Я все время была около Джоша, помогая ему устроиться в своей комнате и восполняя все его потребности. К нему постоянно приходили посетители: то слуги, желающие поприветствовать сына хозяина, то соседи, узнавшие о его травме. Мы до сих пор с ним так и не поговорили, хотя, пожалуй, даже немного побаивались
Наконец, наступила первая ночь дома. Я упорно отказывалась оставлять Джоша одного, хотя у меня от усталости и голода уже кружилась голова. Я скрыла от Джоша, что устроила голодовку, иначе он бы мне этого не позволил, а я должна была во что бы то ни стало повлиять на решение отца.
Когда, наконец-то, дом полностью затих, я присела на край кровати Джоша. Он посмотрел на меня немного печальным взглядом и нервно сглотнул. Мы оба понимали, что нам пора поговорить по душам.
— Аннабель, как ты поживала? — тихо спросил Джош, немного смущенно опустив глаза.
Я даже не знала, что ему ответить. Сказать, что умирала тут от отчаяния и боли? Нет. Я не хотела этого говорить. С другой стороны, я не желала от него ничего скрывать.
— Джош, — тихо произнесла я, — мне было плохо… Но сейчас… сейчас у меня уже есть силы жить…
Он резко взглянул на меня с примесью боли и беспокойства, а потом заставил себя улыбнуться и сказал:
— Я рад. Я рад видеть, что ты в порядке…
Но потом он снова печально опустил голову. И я поняла, что его душевные раны все еще невыносимо болят. Тогда я просто опустилась на колени перед его кроватью, взяла его за руку и прижала его ладонь к своей щеке.

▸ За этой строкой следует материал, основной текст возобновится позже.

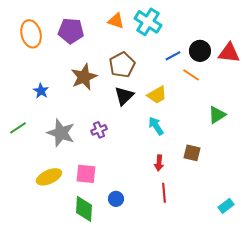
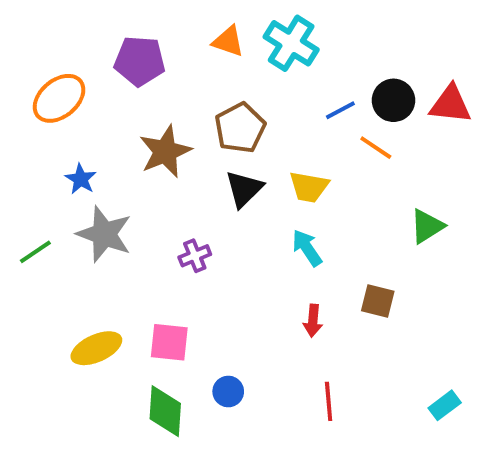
orange ellipse: (31, 34) -> (59, 98), moved, turned 64
yellow trapezoid: (157, 95) -> (309, 187), turned 40
gray star: (61, 133) -> (104, 234), moved
red line: (164, 193) -> (329, 401), moved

— Братик! Мы должны жить дальше! Пожалуйста, больше не делай с собой ничего!!!
Он изумленно посмотрел на меня и тихо прошептал:
— К-как ты узнала, что… что это я..?
Я начала плакать и умолять его:
— Джош, родненький! Дорожи своей жизнью, прошу тебя! Я поняла о твоих намерениях, как только прочла твое последнее письмо. Ты попрощался со мной через маму, и я догадалась…
Я заплакала сильнее, снова представив, что могла потерять его навсегда. Потом я поднялась с колен, взобралась на кровать и крепко, насколько позволяли его раны, обняла его.
— И, хотя мы не можем любить друг друга, как муж и жена, Джош, но мы можем по-прежнему быть друг для друга братом и сестрою. Мы можем общаться и заботиться друг о друге, мы можем вместе смеяться и делиться проблемами! Мы все еще можем это, Джош!
Я не видела его лица, но почувствовала, что он тихо плачет. Однако я ощутила, что это не слезы горя, а слезы очищения: очищения от мук, сердечных ран и разочарования.
— Да, моя любимая сестренка, — прошептал Джош мне на ухо, — я согласен всею душою любить тебя, как брат…
Потом мы замолчали и просто прижимались друг к другу, как в прошлые далекие времена.
«Я не могу выйти замуж, пока Джош сам не решит создать семью» — твердо решила я, намереваясь в ближайшее время заявить об этом Дэйву Хопкинсу.
В ту ночь я заперла дверь и просто уснула с Джошем в одной кровати. Мне уже было все равно, узнают ли об этом слуги или даже родители. Я собиралась быть рядом с Джошем, несмотря ни на что!
* * *
Так как я не ела и весь следующий день, то вечером, когда поправляла Джошу одеяло и собиралась взбить его подушки, у меня сильно закружилась голова. Я неожиданно упала на кровать, а Джош испуганно дернулся.